Ink jet printing head having a flexible film covered ink supply chamber

Abstract

An ink jet printing device including a printing head having a nozzle through which ink can be ejected. The head includes an internal chamber ink and ink ejection is caused by internal pressure pulses. The internal chamber is formed in part by a deformable diaphragm which prevents extreme ambient temperature variations from causing damaging liquid pressure fluctuations.

Description

This application is a continuation of application Ser. No. 822,930 filed Jan. 27, 1986, now abandoned, which is a continuation of application Ser. No. 731,338 filed May 6, 1985, now abandoned, which is a continuation of application Ser. No. 459,268 filed Jan. 19, 1983, now abandoned.

BACKGROUND OF THE INVENTION

The present invention relates to ink jet printing apparatus which includes a printing head, and particularly to a printing head which prevents extreme increases or decreases of ink pressure in the printing head.

A typical example of a known ink jet printing apparatus, known as "drop-on-demand", is illustrated in FIG. 1. In the device illustrated there, a nozzle 2 and an ink chamber 4 are filled with ink delivered from an ink supply 15 through a pipe 14. When an electric pulse is applied to a piezoelectric transducing element 7 from a pulse generator 8, the piezoelectric transducing element 7 moves downwardly and deflects or bends a flexible wall or diaphragm 6 causing a sudden decrease in volume of the ink chamber 4. As a result, liquid pressure in the ink chamber 4 increases suddenly and causes an ink droplet 11 to be ejected through the nozzle 2 whereupon it can be printed as a dot on a printing surface 19.

Ink stored in an ink supply chamber 5 replaces the ink in the ink chamber 4 as a result of a pressure differential between the chambers 4 and 5, pressure in the chamber 4 becoming lower as ink is used up. As the volume of ink in the ink supply chamber 5 decreases, the pressure in chamber 5 also decreases and is detected by a pressure detecting means 9. When the pressure in the ink supply chamber 5 becomes less than a predetermined value P_A, an automatic valve 10 opens and ink 16 in an ink supply source 15 is pressurized by pressurizing means 17 and flows to the ink supply chamber 5 through the pipe 14. When the pressure in the ink supply chamber 5 reaches a predetermined value P_B, the automatic valve 10 closes and terminates flow of ink 16 to the ink supply chamber 5. Thus, the amount of ink in the ink supply chamber 5 is constantly kept at a volume determined by a pressure between P_A and P_B which produces stable ejection of ink droplets 11 from the nozzle 2.

The printing head 1 corresponds to the parts enclosed by the dot-dash lines in FIG. 1 and is connected through a connector 12 to an ink supply system 18 which includes a filter 13, pipe 14, ink supply source 15, and pressurizing means 17. The ejection head 1, after it is manufactured and assembled, usually is filled with liquid (ink) and is stored separately from the printing apparatus with which it is used and is mounted in place thereon when needed. At this time, the printing head 1 is mounted on the printing apparatus and is electrically connected to the pulse generator 8 and to the ink supply system 18 through the connector 12. The inside of the connector 12 is constructed with a self-sealing elastic or rubber device so that no ink leaks out and no air can enter when the connector 12 is attached or detached. As a result of this construction of the printing head 1 and the other component parts associated therewith, replacement of the ejection head is made easy.

▶ What the task requires
Could you reproduce, word for word, everything in the ink jet printing head text from "An ink jet printing" down to "liquid pressure fluctuations."?

▶ Supplied data
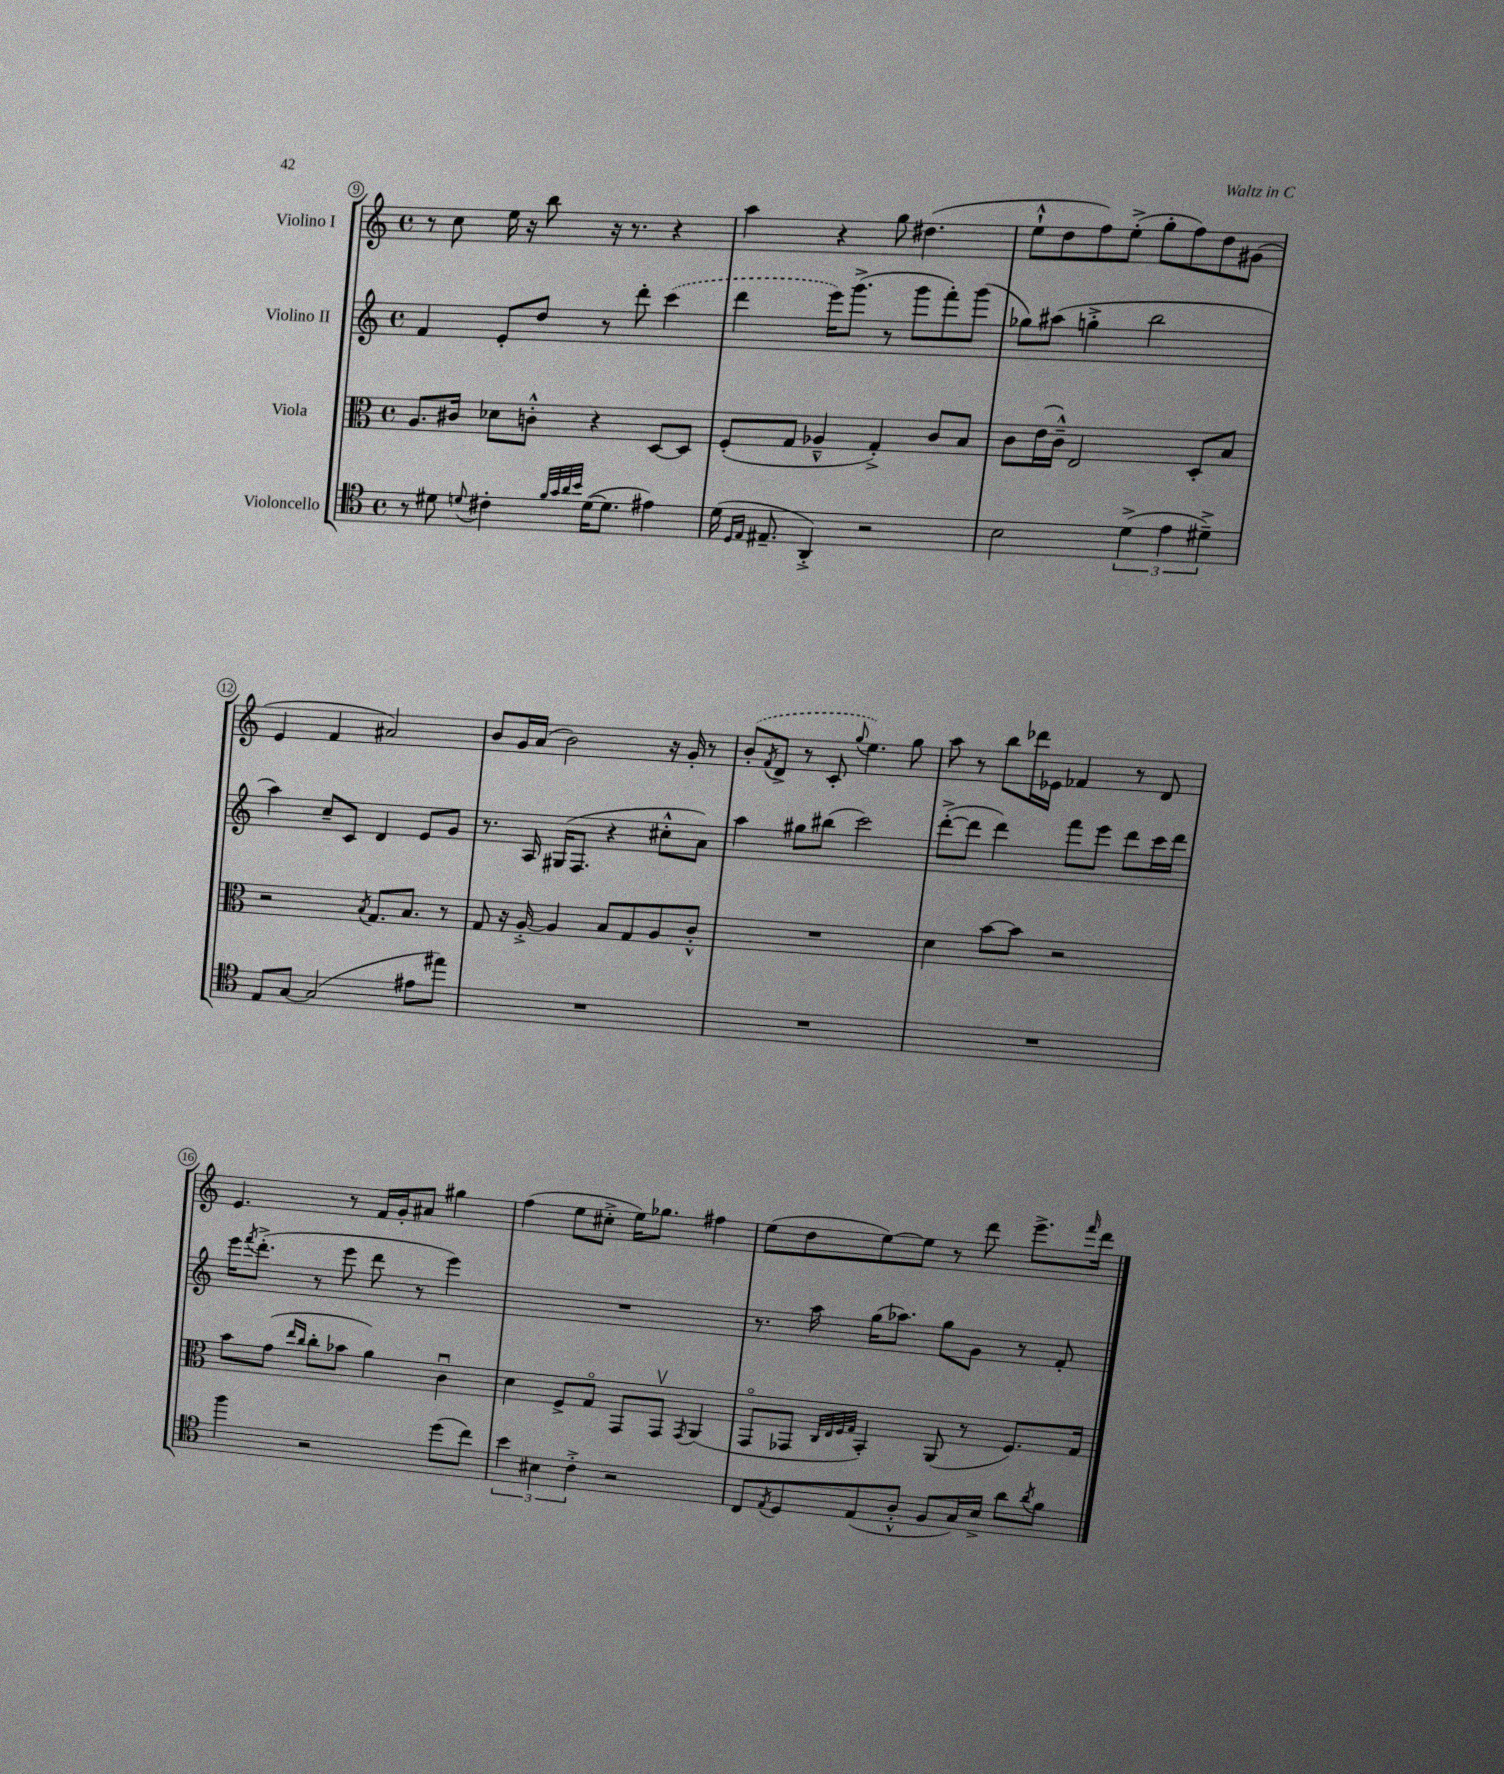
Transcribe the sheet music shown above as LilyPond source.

▶ Answer
An ink jet printing device including a printing head having a nozzle through which ink can be ejected. The head includes an internal chamber ink and ink ejection is caused by internal pressure pulses. The internal chamber is formed in part by a deformable diaphragm which prevents extreme ambient temperature variations from causing damaging liquid pressure fluctuations.